For a pair of self-confessed hypochondriacs, Maria Lindén and Fredrik Balck make music of such courage and hopefulness you'd think the condition was, y'know, all in their heads. Perhaps the finest album to emerge from the nu-gazer scene in several years, lyrically I Break Horses' Hearts might be all terminal sniffles and suspect lumps but sonically the Swedes operate boldly and dramatically, meeting head-on with the great wilderness, otherwise known as your Twenties. It's as if their music is where they take flight, transforming into the fearless super-versions of their meek selves, Handi Andies be damned.
Granted the same quibbles hampering most nu-gaze albums are apparent here too. There's the mechanical, linear songwriting, the simplistic compositions and the severe lack of variety, all present and correct. Rather than the Thames Valley progenitors instead the duo-come-couple come off a bit like Fuck Buttons without the fuck, via Maps' touching but clunky debut. And with Lykke Li, Zola Jesus, Nicki & The Dove, EMA and many others trading caterwauls over slow-building reverbatronica, the sound of an ethereal nymph competing with big, driving beats is getting tired of late. Really tired.
All of which can be forgiven when, in a sub-genre hardly renowned for its steely valour, in stark contrast to their deodorised peers I Break Horses are a forthright, dogged and defiantly heated prospect. Something like nu-gaze's answer to The Waterboys, their debut is, first and foremost, resounding proof that subtle beauty doesn’t have to be self-defeating, drippy or retiring. Inevitably there is a little bit of tweeness in there, and because those sensitive types can't get enough of that sweet, sweet sorrow - a little melancholy too. But it's the kind of glumness that befalls the kid who's leaving home, signalling both the end of childhood and absolutely the beginning of it all. Consistently melodious, the Swedes' dreamy but robust music captures just how that exact juncture of life felt - over-romanticised and headstrong from the illusion of invincibility.
Majestic and opulent, 'Winter Beats' and 'Hearts' recall Vangelis' 'Chariots Of Fire', and establish the sky-scraping, tempestuous pitch the Swedes maintain for, by and large, the entire rest of the album. 'Pulse' plies MBV's guitar swoon over a rash of frantic drumming; while from a sombre synthline 'I Kill Your Love, Baby!' blossoms patiently into a hymnal voyage of discovery. As is the case throughout, the genre's stereotypical listlessness is substituted for a bit of guts'and'glory substance, while somehow retaining that wispy, quality. Their chutzpah also enables I Break Horses to sidestep the genre's tendency for eyelash-batting narcissism, replacing it with an unpretentious desire to wow.

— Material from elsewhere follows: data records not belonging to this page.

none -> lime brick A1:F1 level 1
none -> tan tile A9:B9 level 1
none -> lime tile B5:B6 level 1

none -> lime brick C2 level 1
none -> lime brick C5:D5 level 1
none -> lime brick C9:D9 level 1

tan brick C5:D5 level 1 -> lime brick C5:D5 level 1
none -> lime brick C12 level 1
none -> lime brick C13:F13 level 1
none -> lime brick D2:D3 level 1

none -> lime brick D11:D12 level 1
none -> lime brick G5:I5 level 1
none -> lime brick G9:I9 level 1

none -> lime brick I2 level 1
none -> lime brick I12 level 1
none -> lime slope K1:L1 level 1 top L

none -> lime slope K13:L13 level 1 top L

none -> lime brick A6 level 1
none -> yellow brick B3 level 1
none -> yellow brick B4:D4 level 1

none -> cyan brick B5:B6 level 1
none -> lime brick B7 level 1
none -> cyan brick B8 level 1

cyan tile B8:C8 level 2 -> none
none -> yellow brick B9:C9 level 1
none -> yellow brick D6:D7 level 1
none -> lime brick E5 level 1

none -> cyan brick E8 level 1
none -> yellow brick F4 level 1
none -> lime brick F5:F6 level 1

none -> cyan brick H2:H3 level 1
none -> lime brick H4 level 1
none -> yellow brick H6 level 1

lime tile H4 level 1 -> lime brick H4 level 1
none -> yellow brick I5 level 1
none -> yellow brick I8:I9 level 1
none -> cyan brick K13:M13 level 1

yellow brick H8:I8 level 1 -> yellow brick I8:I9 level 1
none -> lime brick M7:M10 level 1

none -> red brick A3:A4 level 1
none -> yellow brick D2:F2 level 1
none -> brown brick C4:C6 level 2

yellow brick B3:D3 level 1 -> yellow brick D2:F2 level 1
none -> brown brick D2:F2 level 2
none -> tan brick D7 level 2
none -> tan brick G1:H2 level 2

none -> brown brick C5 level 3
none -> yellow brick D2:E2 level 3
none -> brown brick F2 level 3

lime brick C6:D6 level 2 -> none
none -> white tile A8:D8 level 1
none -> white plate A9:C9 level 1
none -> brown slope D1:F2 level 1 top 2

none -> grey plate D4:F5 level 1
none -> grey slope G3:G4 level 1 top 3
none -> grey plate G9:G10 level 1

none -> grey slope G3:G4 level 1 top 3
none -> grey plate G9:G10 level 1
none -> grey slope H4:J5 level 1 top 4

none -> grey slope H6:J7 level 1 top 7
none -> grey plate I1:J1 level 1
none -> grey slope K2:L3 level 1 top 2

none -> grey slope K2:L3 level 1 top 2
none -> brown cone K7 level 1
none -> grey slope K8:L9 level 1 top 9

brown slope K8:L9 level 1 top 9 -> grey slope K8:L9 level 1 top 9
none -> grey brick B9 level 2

Largely written by Maria Lindén, in the grand tradition of Cocteau Twins and Talk Talk it's a distinctly feminine sound – grand and powerful, yes, but never pushy or overbearing. The synths are neat, sweet and treble-y and the guitars clean and sharp, while the pillowy low-end billows like lipsticked bedsheets in the breeze. A misty vision of honeyed, furtive teendom, 'Pulse' approximates the M83 sound, which, almost deliberately bland, mirrored the mundane waiting-around you do as a teenager, while simultaneously your imagination powers with constant stimulation, represented in the music by those lushly buzzing, sensuous synths. The tender but stoic 'Cancer' also feels adolescent, even fragrantly pheromonal. Made from the stuff of private longing and plastic-gold vanity mirrors, pinkish blushes and soft light encircles muffled beats and chiming organs. Followed closely by 'Load You Eyes', a stately bouquet of a song, trapped in a kind of snow globe memory.
The rest of the album is made up of a series of special moments, like the gong-like cymbals which shoot 'Empty Bottles' into a twilit delirium, or the bass note stuck midway through 'No Way Outro', which, stoked by martial drums, makes a fist from Lindén's cherubic whispers. High-reaching and ever surging, any number of these tracks could serve as life-affirming fodder for that matinee epic's climactic final scene.
However, exquisitely melodramatic though it may be - inflated to silly dimensions of passion - even Hearts' most fanciful moments are grounded in a level-headed sincerity, as if the Swedes take very seriously the idea that nothing is quite as powerful in this world as a girl's breaking heart. You can bet Sophia Coppola will be head-over-heals. As wonder struck as it is canny, Hearts is a spangled, strident and exhilarating vision of adventure and womanly strength. What this duo have is exactly that – heart. They also have balls to spare, but don't tell them that – those little fellas get into all kinds of trouble. Wouldn’t want to worry them.